Washington Dems will push a bad gamble: a state income tax | Opinion
AI-generated summary reviewed by our newsroom.
- Author warns Washington budget grew far faster than economy, risking insolvency.
- Governor proposes cuts and raids rainy-day fund while prepping income tax push.
- Legislature may use visible service cuts to justify a delayed income tax scheme.
Last year, my colleagues and I stood on the House floor and warned that the state budget had reached a terminal state. We sounded the alarm until we exhausted ourselves.
We warned that a government growing twice as fast as the economy is not just unsustainable. It is a plague on personal and economic prosperity. It is a siren screaming that impossible consequences are coming if we don’t address our spending addiction.
Those warnings were dismissed as misinformation. The Democratic majority claimed they were responsible budgeters, even as they avoided basic questions: Why does “responsible budgeting” require inventing new ways to tax people every year?
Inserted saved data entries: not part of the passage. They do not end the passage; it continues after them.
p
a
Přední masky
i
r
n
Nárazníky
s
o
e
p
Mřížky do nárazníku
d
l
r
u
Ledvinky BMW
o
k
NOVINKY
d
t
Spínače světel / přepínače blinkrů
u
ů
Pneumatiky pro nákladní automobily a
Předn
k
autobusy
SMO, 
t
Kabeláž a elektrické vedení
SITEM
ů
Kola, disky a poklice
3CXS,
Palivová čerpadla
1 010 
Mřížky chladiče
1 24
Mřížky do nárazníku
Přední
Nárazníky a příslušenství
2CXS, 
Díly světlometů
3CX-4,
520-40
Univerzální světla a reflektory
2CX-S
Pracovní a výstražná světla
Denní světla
Why does it require 130% revenue growth since 2013, outpacing inflation two-fold, population growth by nine-fold, and even outpacing skyrocketing insurance rates, which grew by 112% over the same period? And how can a government with such extraordinary revenue growth still be in deficit?
You only need to look at the governor’s mansion for the answer.
When Gov. Bob Ferguson took office, he signaled support for fiscal sanity. His actions quickly departed from those expectations, culminating in the largest tax increases in state history. Some assumed a master chess player had feigned conservatism while delivering progressive largesse.
They missed the apparent truth: You cannot tax your way out of a budget built on the assumption of 4.5% growth in a 1% economy.
Is the man in Olympia a puppet of the Legislature or a grand strategist? I argue he is neither. He is a gambler, and the stakes are now dangerously high.
Ferguson’s newly released 2026 supplemental operating budget reads like a gambler’s high. It appeals to moderation and clever rhetoric, but on inspection, it looks like desperation. It raids the family’s safe to play one more hand, while shifting money between accounts to hide the losses.
His strategy, by his own public statements, is to bet the farm on a Massachusetts-style income tax. He hopes that, if he waits long enough, he can break Washington’s constitutional ban and force an income tax on the people. Not to fix the system, but to stay in the game.
To understand this scheme, you must understand the Washington one-two punch.
First, the governor proposes a so-called cuts-only budget to appear fiscally responsible. But he doesn’t cut excess or bureaucracy. He cuts essential lifelines. He slashes nursing home subsidies, reduces support for people with developmental disabilities, caps child care access and blames the federal government for state-level austerity decisions. The most vulnerable citizens are placed at risk, creating pressure for legislative action.
Second, the Legislature steps in. Democratic lawmakers point to the governor’s painful cuts and declare, “We have no choice! We must pass an income tax to save services!” They present themselves as rescuers from a crisis shaped by their own policy choices.
This rescue plan relies on misdirection, drawing attention to immediate pain while obscuring long-term consequences. The bluff is especially bold because these proposed income tax mechanisms or capital gains expansions wouldn’t generate revenue until at least 2029.
To bridge the gap, the governor proposes raiding $1 billion from the Budget Stabilization Account, our rainy-day fund.
That fund exists for wildfires, earthquakes and major recessions. It does not exist to cover the bad bets of a government that refuses to budget responsibly. Burning it now leaves us defenseless against the next real crisis.
Consider what’s already in the budget. Support for people with developmental disabilities is effectively paused, with the caseload of unserved clients skyrocketing past 20,000. Families are left to fend for themselves while state government adds employees and reduces services. Child care access is further capped, driving up costs and reducing availability. Running Start opportunities are gutted even as the state continues to expand its university system amid declining enrollment.
This pattern repeats across Olympia. The bureaucracy is protected. The citizens it serves are treated as expendable chips.
We are not a game, and our budget is not a gamble. An income tax is not a cure. It is simply more chips for a player who doesn’t know when to quit. The money exists, but it is being devoured by administrative bloat rather than directed to the duty of care we owe our citizens.
The governor has made his case. Now the Legislature must create ours. Washington doesn’t need a new tax scheme. It requires an intervention. Let’s demand a budget that values people more than the system that claims to serve them.
Rep. Joshua Penner, R-Orting, represents the 31st Legislative District.